Fig. 3: ASNS modulates cell proliferation and senescence via asparagine.

a, b p53^+/+ and p53^−/− HCT116 cells expressing control or ASNS siRNA were injected subcutaneously into the dorsal flanks of twenty-eight nude mice. Tumour volumes (n = 7 mice in each group) were measured every 3 days after the tumours were visible (a). Representative images of xenografted tumours are shown (b). c HCT116 cells transfected with control or p53 siRNA were treated with increasing amounts of ASNase (0, 1 or 2 U per ml) for 48 h. Cell proliferation and protein expression were analysed. d, e p53^+/+ and p53^−/− HCT116 cells transfected with control or ASNS siRNA were cultured with or without 0.1 mM Asn for 3 days.
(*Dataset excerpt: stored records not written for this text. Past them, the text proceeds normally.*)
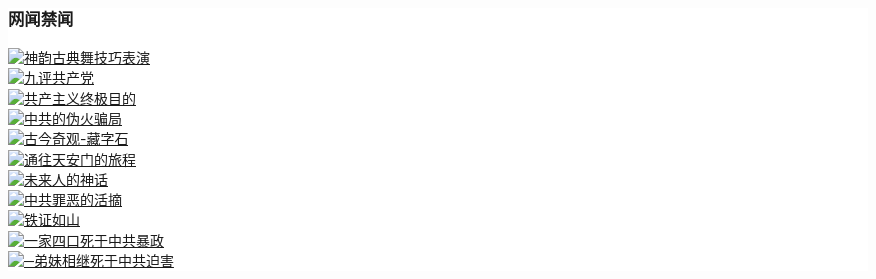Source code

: </p>
</td>
</tr>
<tr>
<td width="742">
<h3>
<p>
<strong>
网闻禁闻</strong>
</p>
</h3>
</td>
<td valign=TOP rowspan=50>
<a href="https://gitlab.com/szzdlab/www/raw/master/v/2018-11-4/SY-Classical-Chinese-Dance-Technique-Collection-2018.mp4" target="_blank">
<img width="130" src="https://raw.githubusercontent.com/fvnwm2273/djy/master/gb/130/gudianwu.jpg" title="神韵古典舞技巧表演" alt="神韵古典舞技巧表演">
</a>
<br>
<a href="https://gitlab.com/szzdlab/w3/raw/master/9p.mp4" target="_blank">
<img width="130" src="https://raw.githubusercontent.com/fvnwm2273/djy/master/gb/130/9ping.jpg" title="九评共产党" alt="九评共产党">
</a>
<br>
<a href="https://gitlab.com/szzdlab/w5/raw/master/zjmd1_19.mp4" target="_blank">
<img width="130" src="https://raw.githubusercontent.com/fvnwm2273/djy/master/gb/130/communism.jpg" title="共产主义终极目的" alt="共产主义终极目的">
</a>
<br>
<a href="https://gitlab.com/szzdlab/v/raw/master/v/2018-11-12/zf-dsp-1128.mp4" target="_blank">
<img width="130" src="https://raw.githubusercontent.com/fvnwm2273/djy/master/gb/130/weihuo.jpg" title="中共的伪火骗局" alt="中共的伪火骗局">
</a>
<br>
<a href="https://gitlab.com/szzdlab/www/raw/master/v/2019-6-1/st5-29.mp4" target="_blank">
<img width="130" src="https://raw.githubusercontent.com/fvnwm2273/djy/master/gb/130/changzhi.jpg" title="古今奇观-藏字石" alt="古今奇观-藏字石">
</a>
<br>
<a href="https://gitlab.com/szzdlab/v1/raw/master/2017-7-5/3-JTT_CN_MH-360p.mp4" target="_blank">
<img width="130" src="https://raw.githubusercontent.com/fvnwm2273/djy/master/gb/130/tianan.jpg" title="通往天安门的旅程" alt="通往天安门的旅程">
</a>
<br>
<a href="https://gitlab.com/szzdlab/w5/raw/master/wl.mp4" target="_blank">
<img width="130" src="https://raw.githubusercontent.com/fvnwm2273/djy/master/gb/130/weilai.jpg" title="未来人的神话" alt="未来人的神话">
</a>
<br>
<a href="https://gitlab.com/szzdlab/v/raw/master/v/2013-10-28/hongchaoyinmou-hi.mp4" target="_blank">
<img width="130" src="https://raw.githubusercontent.com/fvnwm2273/djy/master/gb/130/ji-zy.jpg" title="中共罪恶的活摘" alt="中共罪恶的活摘">
</a>
<br>
<a href="https://gitlab.com/szzdlab/w5/raw/master/tzrs.mp4" target="_blank">
<img width="130" src="https://raw.githubusercontent.com/fvnwm2273/djy/master/gb/130/huozhai.jpg" title="铁证如山" alt="铁证如山">
</a>
<br>
<a href="https://gitlab.com/szzdlab/w1/raw/master/er3n_3VVJ.mp4" target="_blank">
<img width="130" src="https://raw.githubusercontent.com/fvnwm2273/djy/master/gb/130/4ke.jpg" title="一家四口死于中共暴政" alt="一家四口死于中共暴政">
</a>
<br>
<a href="https://gitlab.com/szzdlab/w1/raw/master/XmL0_0XDL2p.mp4" target="_blank">
<img width="130" src="https://raw.githubusercontent.com/fvnwm2273/djy/master/gb/130/jie-di.jpg" title="─弟妹相继死于中共迫害" alt="─弟妹相继死于中共迫害">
Proliferation (d) and protein expression (e) were measured. f Proliferation of p53^+/+ and p53^−/− HCT116 cells treated with 0, 2 or 4 mM l-albizziine (l-Alb) or 0.1 mM Asn as indicated for 48 h. g Percentages of senescence-associated β-galactosidase (SA-β-gal)-positive p53^+/+ and p53^−/− HCT116 cells transfected with control or ASNS siRNA for 5 or 7 days. h HCT116 cells transfected with control or ASNS siRNA were cultured in medium with or without 0.1 mM Asn for 5 days. Percentages of SA-β-gal-positive cells are shown. i WI-38 cells transfected with control, ASNS siRNA and/or p53 siRNA were cultured for 3 days in the presence or absence of 0.1 mM Asn as indicated. Representative images, percentages of SA-β-gal-positive cells and protein expression are shown. j Protein expressions in WI-38 cells at different passages were measured. k The replicative lifespan of WI-38 cells treated with control, ASNS siRNA and/or 0.1 mM Asn as indicated. Arrow indicates the onset of senescence. Data are mean ± s.d., unpaired two-tailed Student’s t-test, *p < 0.05, **p < 0.01, ***p < 0.001, NS not significant. Source data are provided as a Source Data file.